US citizens can get federal aid for their education, yet that concept is limited or nonexistent in countries like Honduras. Consider this country’s situation: the exchange rate is 20 Lempiras to 1 US dollar; the minimum wage is $2 per hour; you can buy a small home with $36,000—the Houghton annual price tag.

If we want Houghton to increase enrollment and diversity, cutting aid to foreigners is not the brightest idea. Currently, Houghton students are 96 percent US/Canadian and 94 percent White. This is virtually off the charts amongst American colleges and universities. With the misguided (at best) or jingoistic (at worst) “our own” parlance, these percentages might reach 100. Hooray.

What would our Founder think of this? Some suggest he’d send the Administration and Board of Trustees packing. Frieda Gillette and Kay Lindley put it differently in And You Shall Remember: the Houghton Charter expressed the goal of establishing and maintaining “…a seminary for the purpose of conferring a thorough education without regard to sex or nationality.” (emphasis added)

The Administration’s focus now is to enroll fifteen foreign students who are able to pay at least 80 percent of college tuition and fees; this is labeled as “full paying.” The goal is admirable and achievable, for which I have personally volunteered to try to get more Hondurans of this caliber for Houghton. The reality, however, is that most Christians from the Global South are not affluent.
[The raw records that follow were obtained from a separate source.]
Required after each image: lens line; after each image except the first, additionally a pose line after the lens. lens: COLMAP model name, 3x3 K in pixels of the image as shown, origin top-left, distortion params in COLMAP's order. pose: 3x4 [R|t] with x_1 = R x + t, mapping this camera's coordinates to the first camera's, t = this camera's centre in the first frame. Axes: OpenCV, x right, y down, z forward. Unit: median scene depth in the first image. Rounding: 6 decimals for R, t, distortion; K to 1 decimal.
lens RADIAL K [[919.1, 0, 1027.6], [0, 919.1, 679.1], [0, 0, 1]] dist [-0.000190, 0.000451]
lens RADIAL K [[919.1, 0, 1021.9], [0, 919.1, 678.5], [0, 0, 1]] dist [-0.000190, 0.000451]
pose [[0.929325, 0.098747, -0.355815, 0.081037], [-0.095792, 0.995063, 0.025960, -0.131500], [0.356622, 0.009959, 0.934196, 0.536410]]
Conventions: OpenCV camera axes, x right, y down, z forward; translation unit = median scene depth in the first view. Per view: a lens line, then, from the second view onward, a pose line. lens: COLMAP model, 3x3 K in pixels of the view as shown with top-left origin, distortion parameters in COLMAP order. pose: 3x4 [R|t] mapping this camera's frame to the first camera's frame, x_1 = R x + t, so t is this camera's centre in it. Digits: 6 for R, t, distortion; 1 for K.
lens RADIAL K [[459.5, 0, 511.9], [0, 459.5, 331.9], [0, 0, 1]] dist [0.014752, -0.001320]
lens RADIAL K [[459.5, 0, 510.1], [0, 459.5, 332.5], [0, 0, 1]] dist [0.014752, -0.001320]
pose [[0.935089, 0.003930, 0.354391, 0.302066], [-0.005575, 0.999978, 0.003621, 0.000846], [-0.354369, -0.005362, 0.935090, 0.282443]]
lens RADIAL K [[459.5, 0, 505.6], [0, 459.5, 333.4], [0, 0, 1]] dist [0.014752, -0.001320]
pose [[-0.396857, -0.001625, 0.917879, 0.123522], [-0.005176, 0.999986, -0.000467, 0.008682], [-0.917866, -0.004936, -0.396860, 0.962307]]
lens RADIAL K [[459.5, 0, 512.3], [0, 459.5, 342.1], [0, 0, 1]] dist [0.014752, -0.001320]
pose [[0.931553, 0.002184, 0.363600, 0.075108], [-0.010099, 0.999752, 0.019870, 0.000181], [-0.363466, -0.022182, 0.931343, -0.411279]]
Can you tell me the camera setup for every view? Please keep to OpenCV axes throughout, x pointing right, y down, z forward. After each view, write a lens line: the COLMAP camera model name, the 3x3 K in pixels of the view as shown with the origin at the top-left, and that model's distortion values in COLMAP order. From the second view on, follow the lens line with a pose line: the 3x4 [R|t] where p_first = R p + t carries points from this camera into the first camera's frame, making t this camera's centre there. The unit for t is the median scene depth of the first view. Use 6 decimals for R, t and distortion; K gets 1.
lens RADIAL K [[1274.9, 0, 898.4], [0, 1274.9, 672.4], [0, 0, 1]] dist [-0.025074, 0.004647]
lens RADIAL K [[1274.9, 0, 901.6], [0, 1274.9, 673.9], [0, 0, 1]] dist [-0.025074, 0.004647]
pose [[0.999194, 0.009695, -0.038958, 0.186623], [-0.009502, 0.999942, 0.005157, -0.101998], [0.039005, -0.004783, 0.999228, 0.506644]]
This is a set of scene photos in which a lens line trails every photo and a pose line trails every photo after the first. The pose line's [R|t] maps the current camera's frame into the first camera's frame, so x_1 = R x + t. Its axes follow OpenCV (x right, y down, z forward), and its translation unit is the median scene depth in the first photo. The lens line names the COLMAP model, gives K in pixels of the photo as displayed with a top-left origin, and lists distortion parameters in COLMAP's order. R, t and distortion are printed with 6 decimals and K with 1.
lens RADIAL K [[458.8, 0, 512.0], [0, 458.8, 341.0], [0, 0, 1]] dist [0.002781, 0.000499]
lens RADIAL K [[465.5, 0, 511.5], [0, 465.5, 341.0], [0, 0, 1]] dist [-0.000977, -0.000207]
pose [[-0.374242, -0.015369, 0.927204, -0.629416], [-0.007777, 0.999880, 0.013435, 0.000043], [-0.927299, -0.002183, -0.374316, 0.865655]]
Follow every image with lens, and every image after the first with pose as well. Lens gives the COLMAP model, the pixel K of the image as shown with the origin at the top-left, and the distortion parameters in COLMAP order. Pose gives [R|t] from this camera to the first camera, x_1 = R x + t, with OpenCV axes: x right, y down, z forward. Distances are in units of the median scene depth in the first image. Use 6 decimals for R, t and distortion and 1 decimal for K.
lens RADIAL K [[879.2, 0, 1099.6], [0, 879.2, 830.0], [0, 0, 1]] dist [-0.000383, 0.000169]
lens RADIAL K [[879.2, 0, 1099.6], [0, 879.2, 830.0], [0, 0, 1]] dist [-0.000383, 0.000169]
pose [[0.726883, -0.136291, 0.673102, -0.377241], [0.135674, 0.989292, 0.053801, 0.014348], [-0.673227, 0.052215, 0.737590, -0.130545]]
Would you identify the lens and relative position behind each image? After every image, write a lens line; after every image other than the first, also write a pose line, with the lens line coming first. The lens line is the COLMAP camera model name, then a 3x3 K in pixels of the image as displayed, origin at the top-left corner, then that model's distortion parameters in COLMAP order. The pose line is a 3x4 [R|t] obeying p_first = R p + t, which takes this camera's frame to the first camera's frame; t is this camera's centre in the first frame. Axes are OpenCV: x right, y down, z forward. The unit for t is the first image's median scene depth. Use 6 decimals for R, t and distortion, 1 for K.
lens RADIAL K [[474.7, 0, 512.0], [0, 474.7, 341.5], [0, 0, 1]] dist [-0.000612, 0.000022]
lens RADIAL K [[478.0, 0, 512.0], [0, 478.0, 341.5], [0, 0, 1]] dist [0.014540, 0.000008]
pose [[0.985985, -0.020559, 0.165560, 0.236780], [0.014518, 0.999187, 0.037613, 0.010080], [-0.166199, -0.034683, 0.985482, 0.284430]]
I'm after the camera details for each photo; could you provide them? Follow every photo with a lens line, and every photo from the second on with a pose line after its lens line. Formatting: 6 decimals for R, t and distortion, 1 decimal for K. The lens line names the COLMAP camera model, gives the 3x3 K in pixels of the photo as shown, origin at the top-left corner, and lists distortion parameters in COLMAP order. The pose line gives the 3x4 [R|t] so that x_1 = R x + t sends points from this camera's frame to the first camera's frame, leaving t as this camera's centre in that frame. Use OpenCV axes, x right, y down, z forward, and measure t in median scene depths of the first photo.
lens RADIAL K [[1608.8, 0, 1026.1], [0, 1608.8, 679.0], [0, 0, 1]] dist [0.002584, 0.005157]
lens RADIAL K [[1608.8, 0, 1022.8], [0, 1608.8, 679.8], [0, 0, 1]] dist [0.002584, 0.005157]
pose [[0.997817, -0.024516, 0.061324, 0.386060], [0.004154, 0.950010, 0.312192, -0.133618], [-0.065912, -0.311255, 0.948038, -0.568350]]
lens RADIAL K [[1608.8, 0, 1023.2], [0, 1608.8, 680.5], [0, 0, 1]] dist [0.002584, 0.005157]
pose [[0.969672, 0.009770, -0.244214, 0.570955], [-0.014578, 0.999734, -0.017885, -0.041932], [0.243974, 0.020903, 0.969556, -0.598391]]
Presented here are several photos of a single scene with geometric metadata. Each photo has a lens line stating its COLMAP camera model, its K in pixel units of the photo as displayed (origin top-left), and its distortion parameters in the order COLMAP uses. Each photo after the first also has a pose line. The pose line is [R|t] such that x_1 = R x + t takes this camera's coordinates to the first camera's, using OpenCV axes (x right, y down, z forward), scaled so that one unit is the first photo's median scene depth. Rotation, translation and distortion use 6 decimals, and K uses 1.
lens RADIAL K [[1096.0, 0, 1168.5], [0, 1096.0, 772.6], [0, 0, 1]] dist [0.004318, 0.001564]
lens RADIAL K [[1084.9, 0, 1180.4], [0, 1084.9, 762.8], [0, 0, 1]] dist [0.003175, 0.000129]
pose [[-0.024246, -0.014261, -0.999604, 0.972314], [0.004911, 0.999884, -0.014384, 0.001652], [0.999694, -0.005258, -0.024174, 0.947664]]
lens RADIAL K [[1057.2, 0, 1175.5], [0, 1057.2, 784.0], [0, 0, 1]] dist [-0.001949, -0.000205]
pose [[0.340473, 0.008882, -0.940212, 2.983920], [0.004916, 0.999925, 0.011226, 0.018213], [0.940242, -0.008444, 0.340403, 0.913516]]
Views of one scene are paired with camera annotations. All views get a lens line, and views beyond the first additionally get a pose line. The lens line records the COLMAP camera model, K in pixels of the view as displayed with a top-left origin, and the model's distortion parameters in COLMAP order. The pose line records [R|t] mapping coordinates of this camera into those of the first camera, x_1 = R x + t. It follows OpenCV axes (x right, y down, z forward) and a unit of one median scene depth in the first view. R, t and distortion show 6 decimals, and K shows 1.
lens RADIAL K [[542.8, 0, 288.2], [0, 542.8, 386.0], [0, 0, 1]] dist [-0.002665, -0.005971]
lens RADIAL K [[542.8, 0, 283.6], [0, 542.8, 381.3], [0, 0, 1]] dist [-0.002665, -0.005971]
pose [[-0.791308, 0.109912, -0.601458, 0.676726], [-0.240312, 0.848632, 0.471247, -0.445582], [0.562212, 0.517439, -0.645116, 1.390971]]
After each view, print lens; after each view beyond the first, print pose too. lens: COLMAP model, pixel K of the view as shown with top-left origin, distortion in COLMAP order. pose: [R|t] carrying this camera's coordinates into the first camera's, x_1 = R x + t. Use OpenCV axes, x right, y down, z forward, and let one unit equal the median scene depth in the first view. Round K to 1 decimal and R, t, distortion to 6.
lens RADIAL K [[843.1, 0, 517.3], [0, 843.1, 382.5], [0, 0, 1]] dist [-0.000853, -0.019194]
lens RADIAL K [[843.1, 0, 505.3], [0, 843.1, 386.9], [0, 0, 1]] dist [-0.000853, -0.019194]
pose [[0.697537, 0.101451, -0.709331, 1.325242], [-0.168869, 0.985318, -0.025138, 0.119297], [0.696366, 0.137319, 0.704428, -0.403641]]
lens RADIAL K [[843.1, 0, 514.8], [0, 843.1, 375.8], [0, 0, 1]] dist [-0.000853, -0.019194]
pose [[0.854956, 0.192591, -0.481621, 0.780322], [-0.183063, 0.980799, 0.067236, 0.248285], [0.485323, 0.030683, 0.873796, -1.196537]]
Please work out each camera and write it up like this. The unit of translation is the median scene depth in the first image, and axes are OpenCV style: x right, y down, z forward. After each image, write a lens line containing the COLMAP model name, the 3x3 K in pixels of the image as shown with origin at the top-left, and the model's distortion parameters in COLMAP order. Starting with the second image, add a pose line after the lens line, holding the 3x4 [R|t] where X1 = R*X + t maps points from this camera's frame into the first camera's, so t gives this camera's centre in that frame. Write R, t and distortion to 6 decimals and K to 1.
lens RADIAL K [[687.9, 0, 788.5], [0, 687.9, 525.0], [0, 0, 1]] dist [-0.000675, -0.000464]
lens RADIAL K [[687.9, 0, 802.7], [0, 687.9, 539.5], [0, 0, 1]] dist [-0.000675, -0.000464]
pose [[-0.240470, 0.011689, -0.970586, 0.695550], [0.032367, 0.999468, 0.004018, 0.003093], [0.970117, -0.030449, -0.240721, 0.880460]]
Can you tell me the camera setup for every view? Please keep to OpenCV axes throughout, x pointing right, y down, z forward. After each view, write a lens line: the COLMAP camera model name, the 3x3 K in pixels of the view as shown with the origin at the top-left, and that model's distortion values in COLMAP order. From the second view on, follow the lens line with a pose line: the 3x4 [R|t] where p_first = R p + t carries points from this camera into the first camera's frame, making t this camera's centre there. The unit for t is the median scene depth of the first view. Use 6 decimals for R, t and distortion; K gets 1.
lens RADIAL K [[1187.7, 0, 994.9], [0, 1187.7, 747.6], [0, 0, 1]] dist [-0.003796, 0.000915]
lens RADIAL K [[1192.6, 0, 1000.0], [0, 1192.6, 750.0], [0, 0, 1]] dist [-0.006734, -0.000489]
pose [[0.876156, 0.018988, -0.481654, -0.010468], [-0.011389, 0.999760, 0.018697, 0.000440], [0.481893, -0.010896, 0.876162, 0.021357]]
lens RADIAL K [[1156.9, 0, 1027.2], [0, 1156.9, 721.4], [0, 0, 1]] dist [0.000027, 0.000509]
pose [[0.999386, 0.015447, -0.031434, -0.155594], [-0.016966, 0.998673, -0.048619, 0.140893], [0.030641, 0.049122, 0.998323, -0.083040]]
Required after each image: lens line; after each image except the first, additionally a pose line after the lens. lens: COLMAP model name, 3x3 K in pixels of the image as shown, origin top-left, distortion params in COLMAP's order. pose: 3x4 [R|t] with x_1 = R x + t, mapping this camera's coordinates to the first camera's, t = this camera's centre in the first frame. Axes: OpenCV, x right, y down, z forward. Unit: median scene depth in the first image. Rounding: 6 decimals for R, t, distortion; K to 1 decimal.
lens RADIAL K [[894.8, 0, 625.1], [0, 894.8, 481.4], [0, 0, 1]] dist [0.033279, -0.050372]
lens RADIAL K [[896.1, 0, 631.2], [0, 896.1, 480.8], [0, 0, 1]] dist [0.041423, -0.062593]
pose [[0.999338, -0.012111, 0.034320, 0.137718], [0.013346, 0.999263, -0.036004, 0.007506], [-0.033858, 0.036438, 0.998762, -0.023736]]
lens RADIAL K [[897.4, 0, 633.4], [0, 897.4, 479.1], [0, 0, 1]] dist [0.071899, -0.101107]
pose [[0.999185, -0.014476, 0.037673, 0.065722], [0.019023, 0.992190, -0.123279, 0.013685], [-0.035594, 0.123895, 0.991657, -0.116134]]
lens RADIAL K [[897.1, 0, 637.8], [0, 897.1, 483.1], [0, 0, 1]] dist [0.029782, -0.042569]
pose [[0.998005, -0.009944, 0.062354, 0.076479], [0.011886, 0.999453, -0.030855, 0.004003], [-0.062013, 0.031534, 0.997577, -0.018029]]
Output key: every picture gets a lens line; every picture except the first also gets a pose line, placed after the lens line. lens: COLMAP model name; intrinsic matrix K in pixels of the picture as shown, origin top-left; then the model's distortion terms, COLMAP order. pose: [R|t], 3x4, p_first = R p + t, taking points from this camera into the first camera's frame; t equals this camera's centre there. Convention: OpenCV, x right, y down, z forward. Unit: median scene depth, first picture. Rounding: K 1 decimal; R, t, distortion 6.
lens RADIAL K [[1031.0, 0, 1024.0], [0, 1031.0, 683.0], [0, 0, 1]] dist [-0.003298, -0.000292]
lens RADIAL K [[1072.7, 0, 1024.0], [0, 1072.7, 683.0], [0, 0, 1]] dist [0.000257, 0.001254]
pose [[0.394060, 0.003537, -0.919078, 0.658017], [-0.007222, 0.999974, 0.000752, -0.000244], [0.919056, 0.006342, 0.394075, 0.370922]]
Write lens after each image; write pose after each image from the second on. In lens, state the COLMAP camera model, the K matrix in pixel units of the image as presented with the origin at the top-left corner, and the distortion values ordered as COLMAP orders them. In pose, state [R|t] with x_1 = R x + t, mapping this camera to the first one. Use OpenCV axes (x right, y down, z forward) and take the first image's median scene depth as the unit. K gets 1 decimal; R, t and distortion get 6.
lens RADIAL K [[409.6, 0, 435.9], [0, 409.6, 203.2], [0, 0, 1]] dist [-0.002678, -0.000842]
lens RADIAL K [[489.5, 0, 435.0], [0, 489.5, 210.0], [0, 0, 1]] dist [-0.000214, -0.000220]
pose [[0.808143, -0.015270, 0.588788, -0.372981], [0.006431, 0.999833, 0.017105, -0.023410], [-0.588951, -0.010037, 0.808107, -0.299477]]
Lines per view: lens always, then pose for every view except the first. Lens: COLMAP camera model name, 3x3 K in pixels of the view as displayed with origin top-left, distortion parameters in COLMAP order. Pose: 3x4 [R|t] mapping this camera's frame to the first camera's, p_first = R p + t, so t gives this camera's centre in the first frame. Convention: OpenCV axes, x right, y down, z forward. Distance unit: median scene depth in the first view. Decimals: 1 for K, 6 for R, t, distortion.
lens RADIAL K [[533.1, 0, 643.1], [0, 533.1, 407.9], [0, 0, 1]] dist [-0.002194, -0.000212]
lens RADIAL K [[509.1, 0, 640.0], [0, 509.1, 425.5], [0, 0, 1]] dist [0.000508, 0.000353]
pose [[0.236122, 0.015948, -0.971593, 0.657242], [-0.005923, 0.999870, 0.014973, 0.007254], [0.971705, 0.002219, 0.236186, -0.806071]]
Higher education institutions that take diversity and inclusion seriously have various endowed scholarships for international students, who collectively get hundreds of thousands of dollars to study in the US, paying close to nothing out of pocket. With the same vehemence and extent Houghton will raise millions for the Kerr-Pegula Athletic Complex and renovating the Paine Science Building, it can also raise money to fund international student education. But it doesn’t.

Thom Kettelkamp and I were briefed on this matter by SFSO and Admission officials. They believe this policy will be temporary; once enrollment increases, it will be gone. Permanent or temporary, this policy runs diametrically opposite to our Mission, Philosophy, Charter, history and every other good thing Houghton is known for.

Say Houghton decided to slash financial aid for non-Wesleyan students, because they are not “our own,” they don’t pay enough, and there’s a limited budget. Wouldn’t we all be irate? Wouldn’t enrollment decrease dramatically? Of course, even if the cuts were temporary. For some reason, however, a similar red flag wasn’t raised when this anti-foreign decision was made.

For me, “our own” are Christian believers, regardless of nationality, denomination, race, ethnicity, sexual orientation, bodily ability, socioeconomic class, etc. As a Christian college, we attract students of all denominations, but the fastest growing Christian population in the US or in the rest of the world is not middle-class, rural, Evangelical America. To increase enrollment from domestic and international Christian circles, which are the most numerically promising sources of students, Houghton needs to cater to them. If we are going to pretend to care about diversity and inclusion, let’s do the job right. And cutting aid to foreigners won’t help.